US Targets Khorasan GroupSeptember 26, 2014 in Syria
On 22 September, the US began targeted strikes against ISIS in Syria, and conducted a separate mission to target the “Khorasan group.” The Khorasan group, a.k.a Jabhat al-Nusra (JAN) is a militant group which according to the Pentagon, is comprised of seasoned al Qaeda veterans.

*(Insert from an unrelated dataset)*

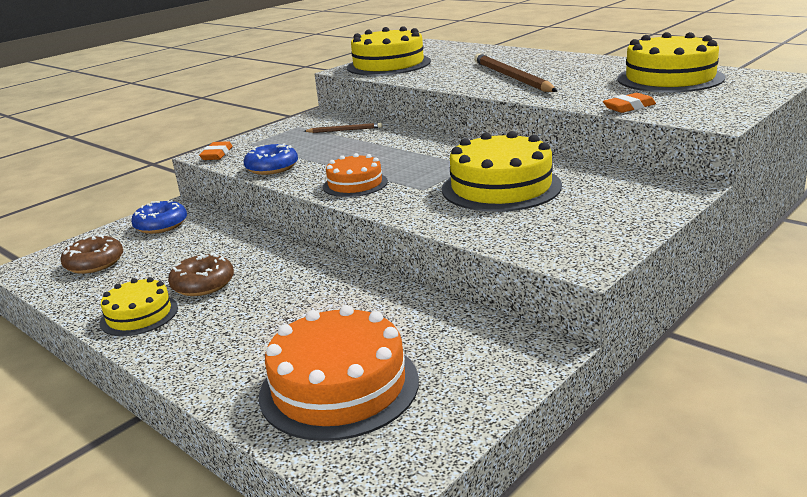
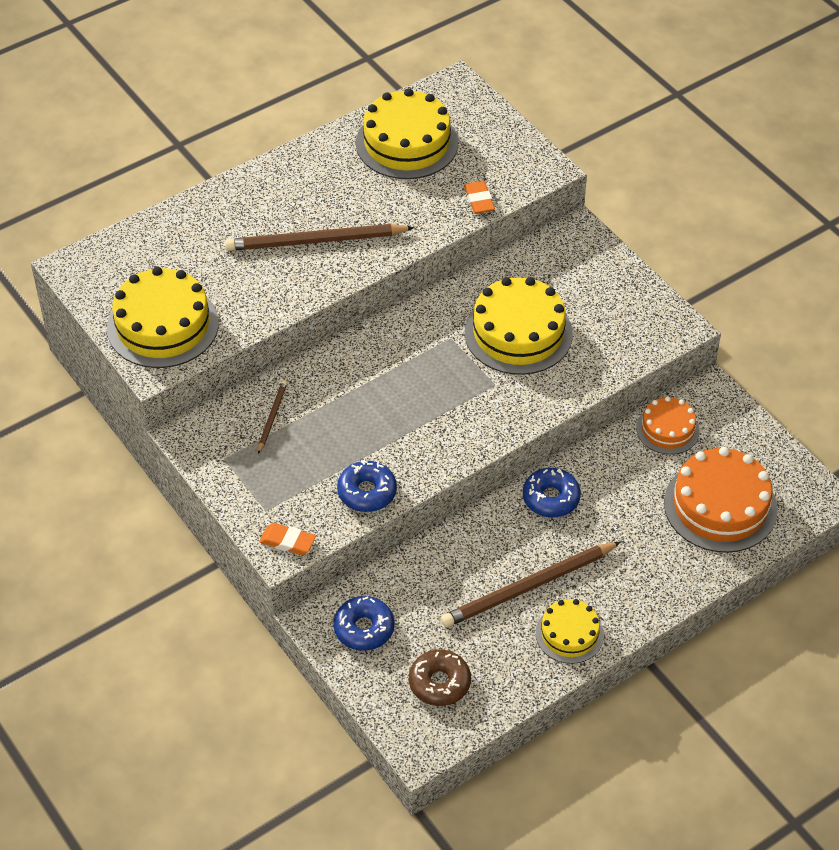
camera: 80 degrees left, 25 degrees up
brown donut [168,252,234,296] -> brown pencil [441,542,621,627]
orange cake [323,153,388,197] -> orange cake moved to [636,396,700,455]
none -> blue donut [523,468,581,518]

The Khorasan group has gained public attention in the past week; however they are believed to have been operating in Syria for over a year. U.S. Central Command believes the core group, which has fewer than 100 members, is using the anarchy in Syria to create a haven from which to “plot attacks, build and test roadside bombs and recruit Westerners to carry out operations.” Michael Leiter, the former director of the National Counterterrorism Center, said, “Khorasan is less of a threat to the region and more of a threat to the U.S. homeland than ISIS.” The group is known to be actively recruiting Westerners for plots against American and European interests. Recently, the group was known to be working bomb makers from al Qaeda’s Yemen affiliate to test new ways to slip explosives past airport security. Earlier this year, a recent ban on uncharged mobile phones arose from information that al Qaeda was working with Khorasan.

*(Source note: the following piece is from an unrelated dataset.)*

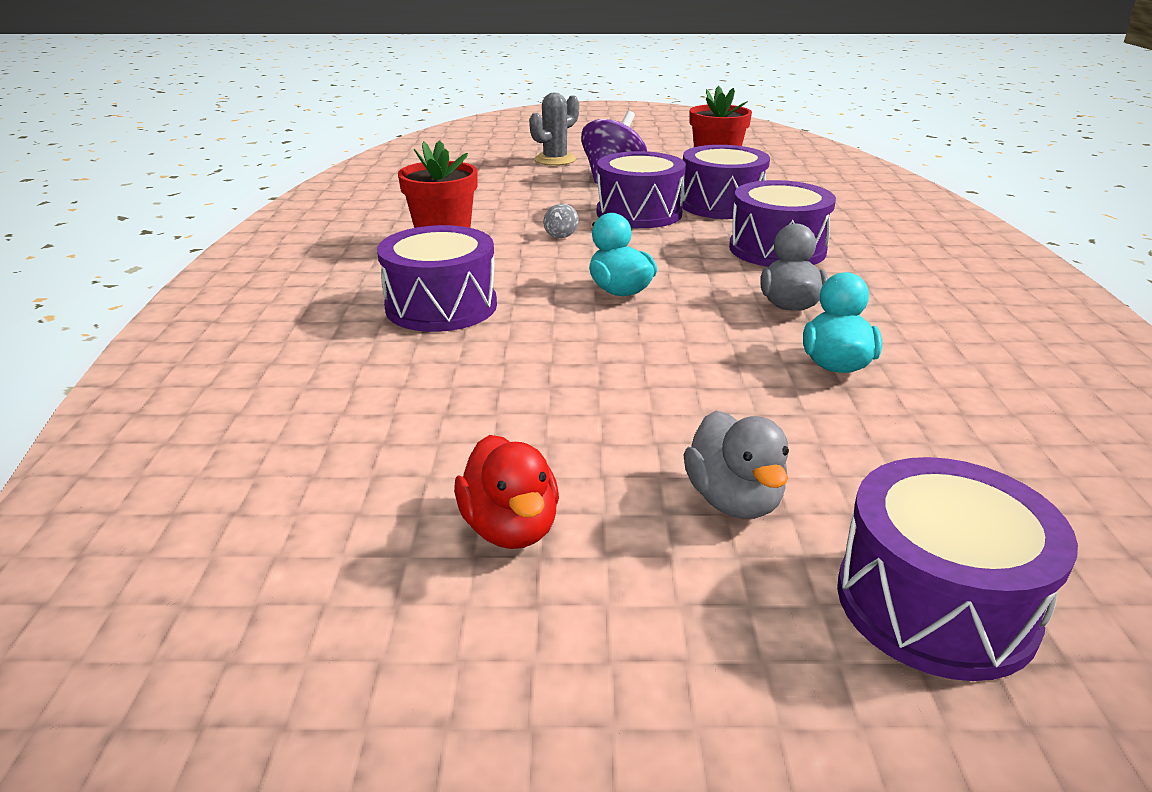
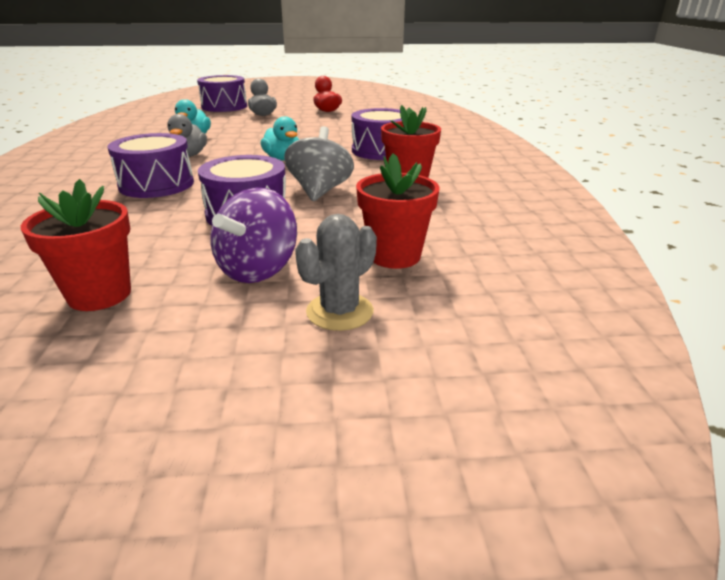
camera: 175 degrees right, 0 degrees up
grey spinning top [544,204,578,238] -> grey spinning top [284,126,354,201], size x2.41
purple drum [682,145,770,219] -> none
none -> red flower pot [356,153,440,269]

The name Khorasan is an ancient Islamic historical term used to describe the areas of Afghanistan, Pakistan, and Iran. The group have been known to be operating in Syria for the past year, led by 33 year old Muhsin al Fadhli. In 2012, the US State Department offered a $7 million reward for information on Fadhli’s whereabouts. He was known to be an al Qaeda financier with ties to Osama bin Laden, and among the few who knew in advance about the 9/11 attacks. Fadhli arrived in Syria in April 2013 and joined with al-Nusra Front, however at some point in the past year, they parted ways. It is believed the Khorasan Group is mimicking the social media tactics used by ISIS to recruit Westerners, with the goal of training them and sending them home to target locales in the West.
The US Director of Operations at the Joint Chiefs of Staff stated that they had been watching Fadhli and the group for some time, and believed they were “nearing the execution phase of an attack either in Europe or the homeland.” The intelligence community discovered the plots against the United States in the past week, but did not identify the target. Sources did add that the plot may have involved a bomb made of clothes dipped in explosive material.
On 23 September, the US dropped 40 Tomahawk missiles, striking eight targets to the west of Aleppo. The targets were believed to be Khorasan group strongholds. The US is currently assessing whether Fadhli was killed in the airstrikes. One anonymous US official stated “We believe he is dead,” however it has not been independently confirmed, and such confirmation could take time.
The U.S. attack on Khorasan Group targets this were a strategic surprise, as the US intended to catch the group off guard by mixing strikes against ISIS with strikes against Khorasan group targets.